start Working data
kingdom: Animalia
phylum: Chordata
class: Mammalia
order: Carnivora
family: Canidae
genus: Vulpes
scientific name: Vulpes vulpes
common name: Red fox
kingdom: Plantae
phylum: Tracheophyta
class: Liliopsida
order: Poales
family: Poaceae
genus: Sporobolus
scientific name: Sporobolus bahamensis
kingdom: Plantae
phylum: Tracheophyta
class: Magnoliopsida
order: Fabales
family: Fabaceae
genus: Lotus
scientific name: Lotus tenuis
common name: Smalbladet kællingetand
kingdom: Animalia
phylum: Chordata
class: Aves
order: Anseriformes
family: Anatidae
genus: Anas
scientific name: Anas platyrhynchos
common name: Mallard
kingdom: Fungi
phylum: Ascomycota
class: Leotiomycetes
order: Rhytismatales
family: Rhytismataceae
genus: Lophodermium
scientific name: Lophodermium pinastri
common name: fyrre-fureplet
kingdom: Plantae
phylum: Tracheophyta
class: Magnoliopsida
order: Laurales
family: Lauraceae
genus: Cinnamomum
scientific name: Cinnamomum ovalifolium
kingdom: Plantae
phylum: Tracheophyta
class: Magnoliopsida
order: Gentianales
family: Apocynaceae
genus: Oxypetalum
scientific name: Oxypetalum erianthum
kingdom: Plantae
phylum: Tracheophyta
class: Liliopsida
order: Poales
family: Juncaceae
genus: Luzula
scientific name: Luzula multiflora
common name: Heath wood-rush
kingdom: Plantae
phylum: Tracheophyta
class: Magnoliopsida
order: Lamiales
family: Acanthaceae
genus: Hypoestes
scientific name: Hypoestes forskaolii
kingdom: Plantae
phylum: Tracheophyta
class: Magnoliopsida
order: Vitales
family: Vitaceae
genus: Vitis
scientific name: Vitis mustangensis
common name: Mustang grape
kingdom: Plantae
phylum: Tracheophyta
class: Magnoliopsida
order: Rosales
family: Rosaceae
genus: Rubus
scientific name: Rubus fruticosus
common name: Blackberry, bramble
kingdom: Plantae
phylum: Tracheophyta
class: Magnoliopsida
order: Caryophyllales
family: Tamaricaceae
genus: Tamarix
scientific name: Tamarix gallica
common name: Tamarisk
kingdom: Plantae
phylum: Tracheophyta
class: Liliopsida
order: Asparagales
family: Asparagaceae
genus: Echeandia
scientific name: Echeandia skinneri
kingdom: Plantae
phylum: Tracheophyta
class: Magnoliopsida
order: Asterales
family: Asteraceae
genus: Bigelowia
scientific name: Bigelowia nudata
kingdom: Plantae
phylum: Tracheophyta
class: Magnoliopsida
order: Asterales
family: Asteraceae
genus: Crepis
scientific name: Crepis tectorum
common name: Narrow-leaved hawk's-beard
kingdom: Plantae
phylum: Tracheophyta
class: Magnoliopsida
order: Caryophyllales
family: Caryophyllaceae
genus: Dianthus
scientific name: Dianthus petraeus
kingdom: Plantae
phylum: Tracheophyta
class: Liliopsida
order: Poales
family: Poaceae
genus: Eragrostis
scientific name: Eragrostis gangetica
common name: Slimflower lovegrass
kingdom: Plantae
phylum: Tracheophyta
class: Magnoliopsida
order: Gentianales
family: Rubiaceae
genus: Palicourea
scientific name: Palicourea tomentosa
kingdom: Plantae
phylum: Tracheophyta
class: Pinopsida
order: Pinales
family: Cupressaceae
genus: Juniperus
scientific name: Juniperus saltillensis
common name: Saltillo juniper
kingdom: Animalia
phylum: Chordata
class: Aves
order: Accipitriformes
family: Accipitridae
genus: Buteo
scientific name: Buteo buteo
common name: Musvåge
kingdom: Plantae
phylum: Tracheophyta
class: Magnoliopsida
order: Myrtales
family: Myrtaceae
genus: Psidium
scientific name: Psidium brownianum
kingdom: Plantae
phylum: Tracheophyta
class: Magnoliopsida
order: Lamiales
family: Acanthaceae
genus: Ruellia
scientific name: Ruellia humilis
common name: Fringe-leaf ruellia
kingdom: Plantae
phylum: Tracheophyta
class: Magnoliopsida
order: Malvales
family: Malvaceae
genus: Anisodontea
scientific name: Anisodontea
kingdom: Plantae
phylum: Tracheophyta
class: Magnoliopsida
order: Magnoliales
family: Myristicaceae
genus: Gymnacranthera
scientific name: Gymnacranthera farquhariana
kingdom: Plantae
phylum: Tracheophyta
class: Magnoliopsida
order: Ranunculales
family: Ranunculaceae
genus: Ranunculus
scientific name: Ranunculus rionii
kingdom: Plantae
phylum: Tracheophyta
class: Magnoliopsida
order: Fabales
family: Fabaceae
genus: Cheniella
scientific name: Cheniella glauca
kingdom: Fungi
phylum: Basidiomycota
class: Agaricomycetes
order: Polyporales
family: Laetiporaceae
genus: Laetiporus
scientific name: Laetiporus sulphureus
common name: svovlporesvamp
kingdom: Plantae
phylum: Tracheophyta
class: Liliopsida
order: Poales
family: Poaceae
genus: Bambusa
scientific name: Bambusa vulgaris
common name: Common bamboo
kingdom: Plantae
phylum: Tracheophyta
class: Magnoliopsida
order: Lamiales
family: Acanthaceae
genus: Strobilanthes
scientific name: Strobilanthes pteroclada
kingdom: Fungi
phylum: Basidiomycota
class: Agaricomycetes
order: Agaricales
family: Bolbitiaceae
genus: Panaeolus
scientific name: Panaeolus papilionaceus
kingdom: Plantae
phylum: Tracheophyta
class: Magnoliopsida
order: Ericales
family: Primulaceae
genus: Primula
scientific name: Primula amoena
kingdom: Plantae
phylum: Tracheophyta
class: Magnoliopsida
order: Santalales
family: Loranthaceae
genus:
end Working data
#### [What to work on]
Copy out all of the data above line for line, without changing anything.

#### [Task response]
kingdom: Animalia
phylum: Chordata
class: Mammalia
order: Carnivora
family: Canidae
genus: Vulpes
scientific name: Vulpes vulpes
common name: Red fox
kingdom: Plantae
phylum: Tracheophyta
class: Liliopsida
order: Poales
family: Poaceae
genus: Sporobolus
scientific name: Sporobolus bahamensis
kingdom: Plantae
phylum: Tracheophyta
class: Magnoliopsida
order: Fabales
family: Fabaceae
genus: Lotus
scientific name: Lotus tenuis
common name: Smalbladet kællingetand
kingdom: Animalia
phylum: Chordata
class: Aves
order: Anseriformes
family: Anatidae
genus: Anas
scientific name: Anas platyrhynchos
common name: Mallard
kingdom: Fungi
phylum: Ascomycota
class: Leotiomycetes
order: Rhytismatales
family: Rhytismataceae
genus: Lophodermium
scientific name: Lophodermium pinastri
common name: fyrre-fureplet
kingdom: Plantae
phylum: Tracheophyta
class: Magnoliopsida
order: Laurales
family: Lauraceae
genus: Cinnamomum
scientific name: Cinnamomum ovalifolium
kingdom: Plantae
phylum: Tracheophyta
class: Magnoliopsida
order: Gentianales
family: Apocynaceae
genus: Oxypetalum
scientific name: Oxypetalum erianthum
kingdom: Plantae
phylum: Tracheophyta
class: Liliopsida
order: Poales
family: Juncaceae
genus: Luzula
scientific name: Luzula multiflora
common name: Heath wood-rush
kingdom: Plantae
phylum: Tracheophyta
class: Magnoliopsida
order: Lamiales
family: Acanthaceae
genus: Hypoestes
scientific name: Hypoestes forskaolii
kingdom: Plantae
phylum: Tracheophyta
class: Magnoliopsida
order: Vitales
family: Vitaceae
genus: Vitis
scientific name: Vitis mustangensis
common name: Mustang grape
kingdom: Plantae
phylum: Tracheophyta
class: Magnoliopsida
order: Rosales
family: Rosaceae
genus: Rubus
scientific name: Rubus fruticosus
common name: Blackberry, bramble
kingdom: Plantae
phylum: Tracheophyta
class: Magnoliopsida
order: Caryophyllales
family: Tamaricaceae
genus: Tamarix
scientific name: Tamarix gallica
common name: Tamarisk
kingdom: Plantae
phylum: Tracheophyta
class: Liliopsida
order: Asparagales
family: Asparagaceae
genus: Echeandia
scientific name: Echeandia skinneri
kingdom: Plantae
phylum: Tracheophyta
class: Magnoliopsida
order: Asterales
family: Asteraceae
genus: Bigelowia
scientific name: Bigelowia nudata
kingdom: Plantae
phylum: Tracheophyta
class: Magnoliopsida
order: Asterales
family: Asteraceae
genus: Crepis
scientific name: Crepis tectorum
common name: Narrow-leaved hawk's-beard
kingdom: Plantae
phylum: Tracheophyta
class: Magnoliopsida
order: Caryophyllales
family: Caryophyllaceae
genus: Dianthus
scientific name: Dianthus petraeus
kingdom: Plantae
phylum: Tracheophyta
class: Liliopsida
order: Poales
family: Poaceae
genus: Eragrostis
scientific name: Eragrostis gangetica
common name: Slimflower lovegrass
kingdom: Plantae
phylum: Tracheophyta
class: Magnoliopsida
order: Gentianales
family: Rubiaceae
genus: Palicourea
scientific name: Palicourea tomentosa
kingdom: Plantae
phylum: Tracheophyta
class: Pinopsida
order: Pinales
family: Cupressaceae
genus: Juniperus
scientific name: Juniperus saltillensis
common name: Saltillo juniper
kingdom: Animalia
phylum: Chordata
class: Aves
order: Accipitriformes
family: Accipitridae
genus: Buteo
scientific name: Buteo buteo
common name: Musvåge
kingdom: Plantae
phylum: Tracheophyta
class: Magnoliopsida
order: Myrtales
family: Myrtaceae
genus: Psidium
scientific name: Psidium brownianum
kingdom: Plantae
phylum: Tracheophyta
class: Magnoliopsida
order: Lamiales
family: Acanthaceae
genus: Ruellia
scientific name: Ruellia humilis
common name: Fringe-leaf ruellia
kingdom: Plantae
phylum: Tracheophyta
class: Magnoliopsida
order: Malvales
family: Malvaceae
genus: Anisodontea
scientific name: Anisodontea
kingdom: Plantae
phylum: Tracheophyta
class: Magnoliopsida
order: Magnoliales
family: Myristicaceae
genus: Gymnacranthera
scientific name: Gymnacranthera farquhariana
kingdom: Plantae
phylum: Tracheophyta
class: Magnoliopsida
order: Ranunculales
family: Ranunculaceae
genus: Ranunculus
scientific name: Ranunculus rionii
kingdom: Plantae
phylum: Tracheophyta
class: Magnoliopsida
order: Fabales
family: Fabaceae
genus: Cheniella
scientific name: Cheniella glauca
kingdom: Fungi
phylum: Basidiomycota
class: Agaricomycetes
order: Polyporales
family: Laetiporaceae
genus: Laetiporus
scientific name: Laetiporus sulphureus
common name: svovlporesvamp
kingdom: Plantae
phylum: Tracheophyta
class: Liliopsida
order: Poales
family: Poaceae
genus: Bambusa
scientific name: Bambusa vulgaris
common name: Common bamboo
kingdom: Plantae
phylum: Tracheophyta
class: Magnoliopsida
order: Lamiales
family: Acanthaceae
genus: Strobilanthes
scientific name: Strobilanthes pteroclada
kingdom: Fungi
phylum: Basidiomycota
class: Agaricomycetes
order: Agaricales
family: Bolbitiaceae
genus: Panaeolus
scientific name: Panaeolus papilionaceus
kingdom: Plantae
phylum: Tracheophyta
class: Magnoliopsida
order: Ericales
family: Primulaceae
genus: Primula
scientific name: Primula amoena
kingdom: Plantae
phylum: Tracheophyta
class: Magnoliopsida
order: Santalales
family: Loranthaceae
genus:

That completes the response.